While it’s tough to define a Florida sound, it’s not hard to imagine young Duane and Greg Allman and friends inhaling the kind of music on that state’s box. On the other hand, the music from the Michigan and Texas boxes show a clear connection to the music from those states and surrounding regions that grew from it.

(TOP TO BOTTOM) The Texas Box, The Michigan Box , and The Florida Box

From the great state of Michigan, sides like the Blue Echoes’ “Misery,” recorded in 1963; Lafayette Yarborough’s frantic Gene Vincent turn on “Livin’ Doll”; and other cuts from near-forgotten labels like Clix, Strate-8, and D-Town lead directly to Del Shannon, ? and the Mysterians, and Mitch Ryder – and then on to Bob Seger, the White Stripes, and beyond.

Likewise, Freddy King, Doug Sahm, the Vaughan brothers, and the future Los Lobos must have flipped over the Tejano, Cajun, polka, blues, and rockabilly on the Texas discs.

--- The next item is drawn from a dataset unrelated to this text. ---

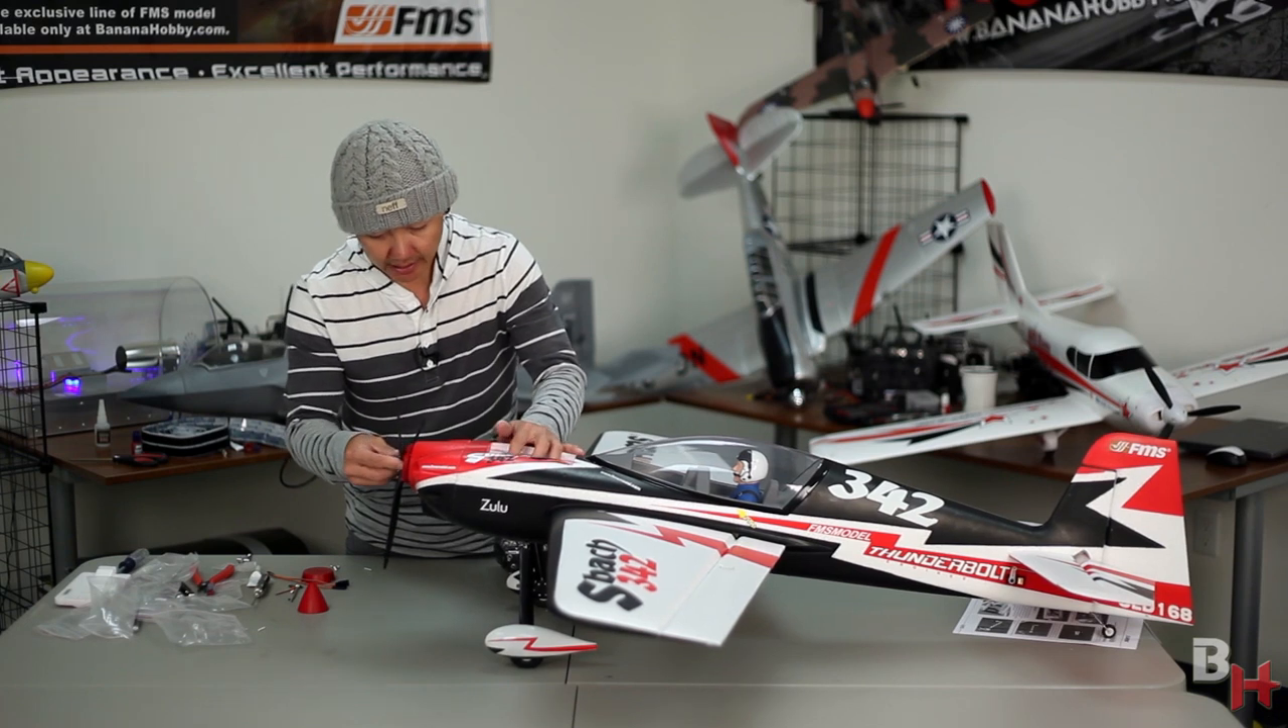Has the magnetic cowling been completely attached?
Yes.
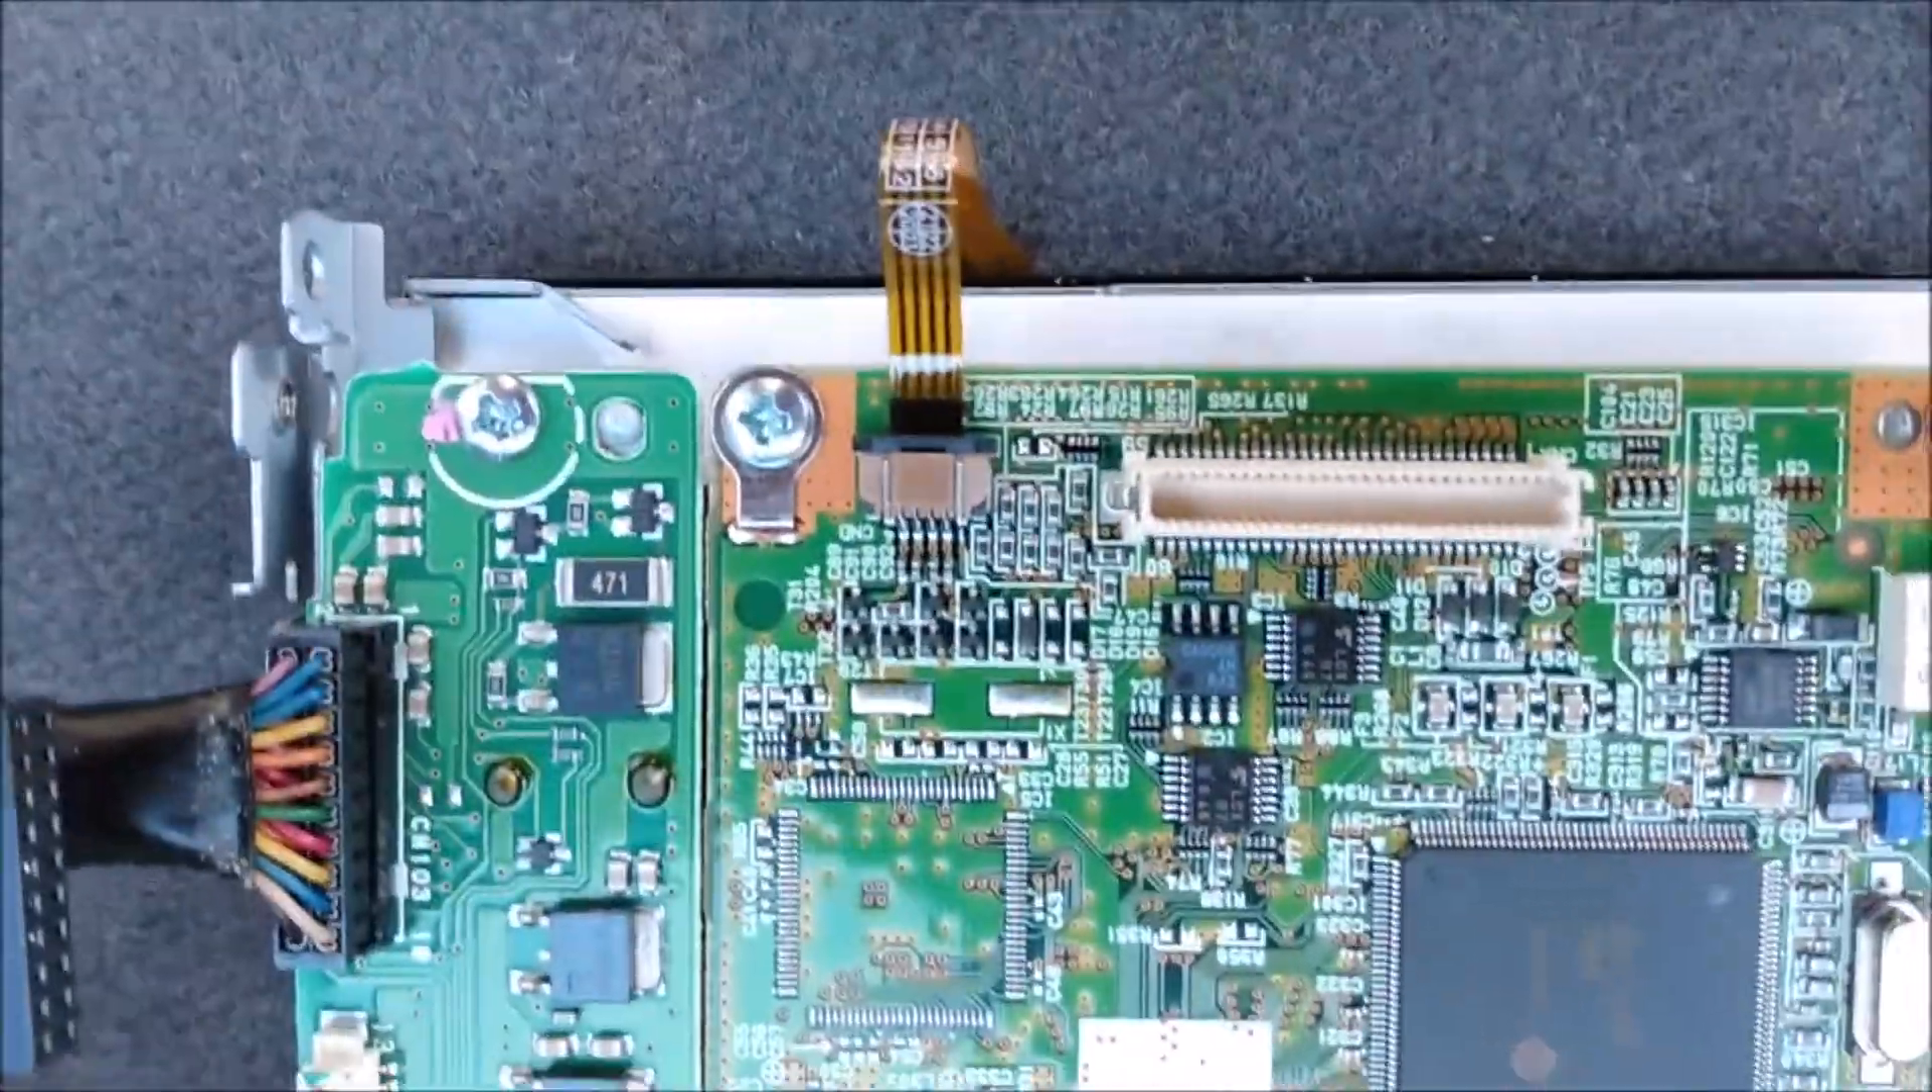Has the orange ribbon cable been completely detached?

The increasing portability and practicality of electric guitars, basses, and amps galvanized and fueled much of this music. The touch of Duane Eddy, Link Wray, and especially Chuck Berry and Scotty Moore is heard on almost every cut.

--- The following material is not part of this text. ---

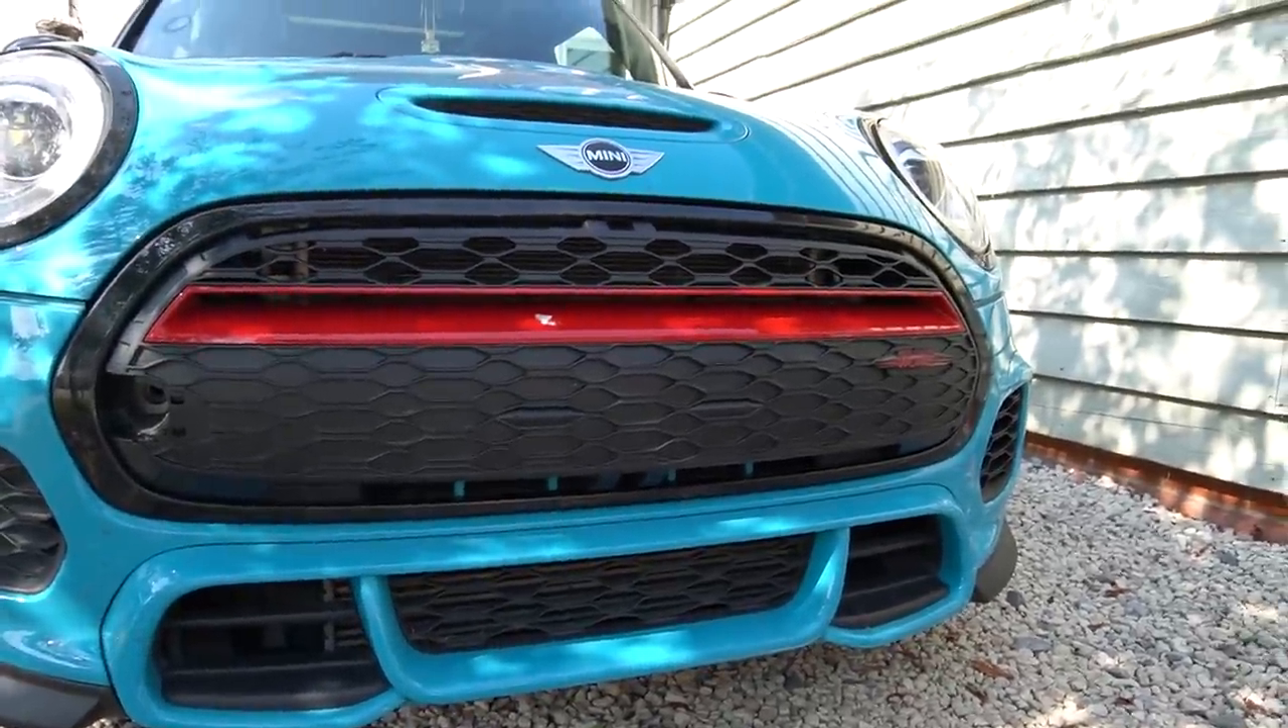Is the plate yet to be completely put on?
Yes.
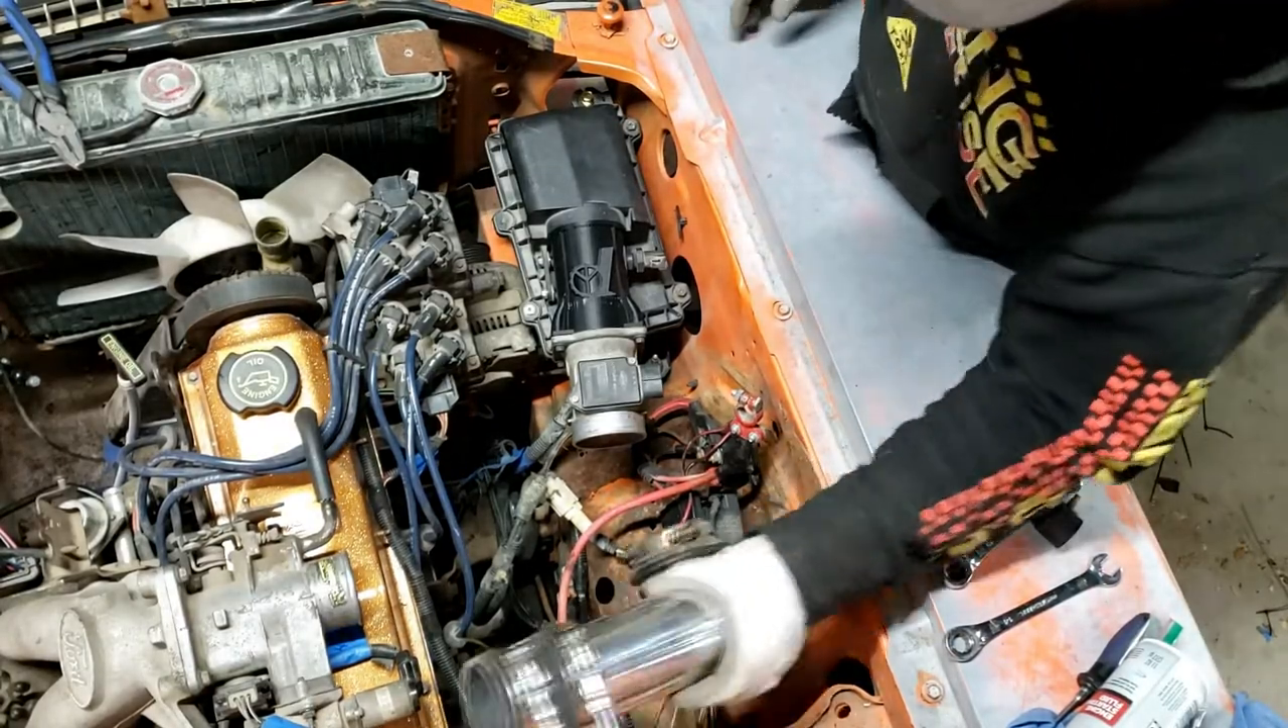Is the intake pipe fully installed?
No.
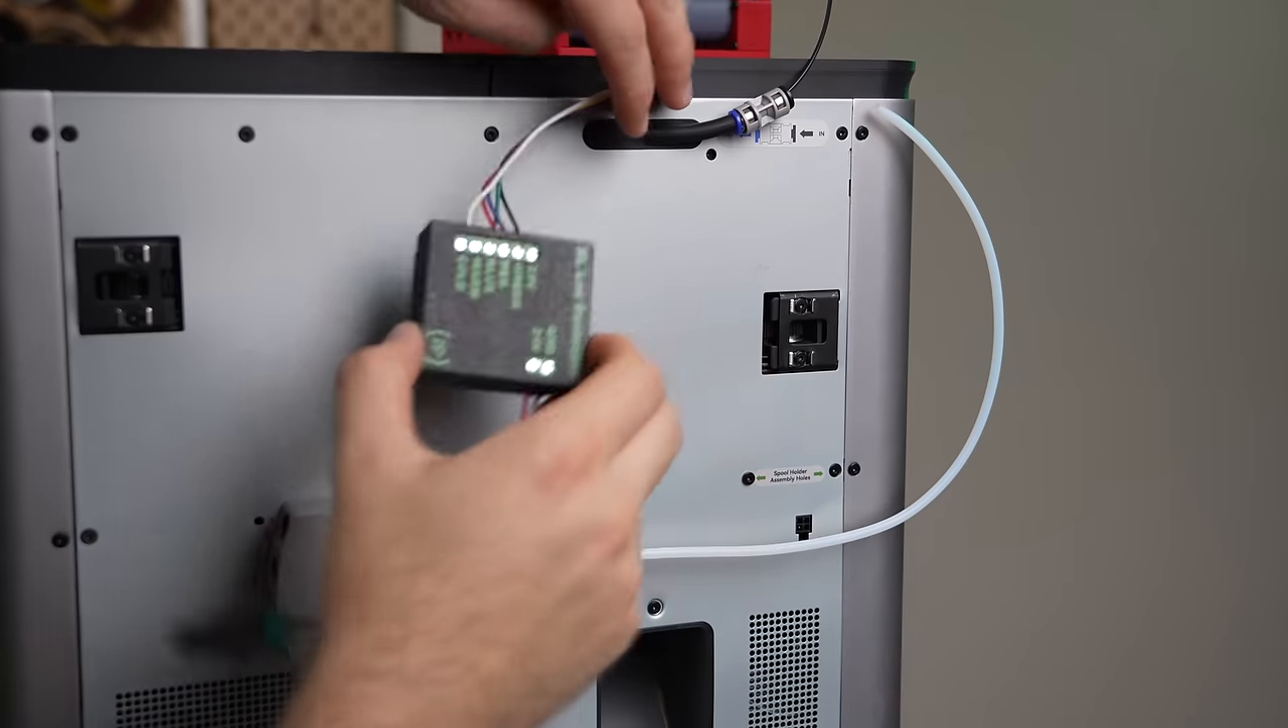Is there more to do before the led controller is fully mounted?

The wartime recording ban was lifted completely by the end of the 1940s and the record market was expanding and hungry. A record could travel outside the range of local radio stations and Southern and Western transplants brought musical touches of back home to new lives in and around northern cities. Everything was happening everywhere at the same time.

Most of us will be lucky enough to be hearing these cuts for the first time. Each disc has a reproduction of one of the original labels and each box includes a large, hardbound book full of artist and label info and pictures that are almost as engrossing as the music.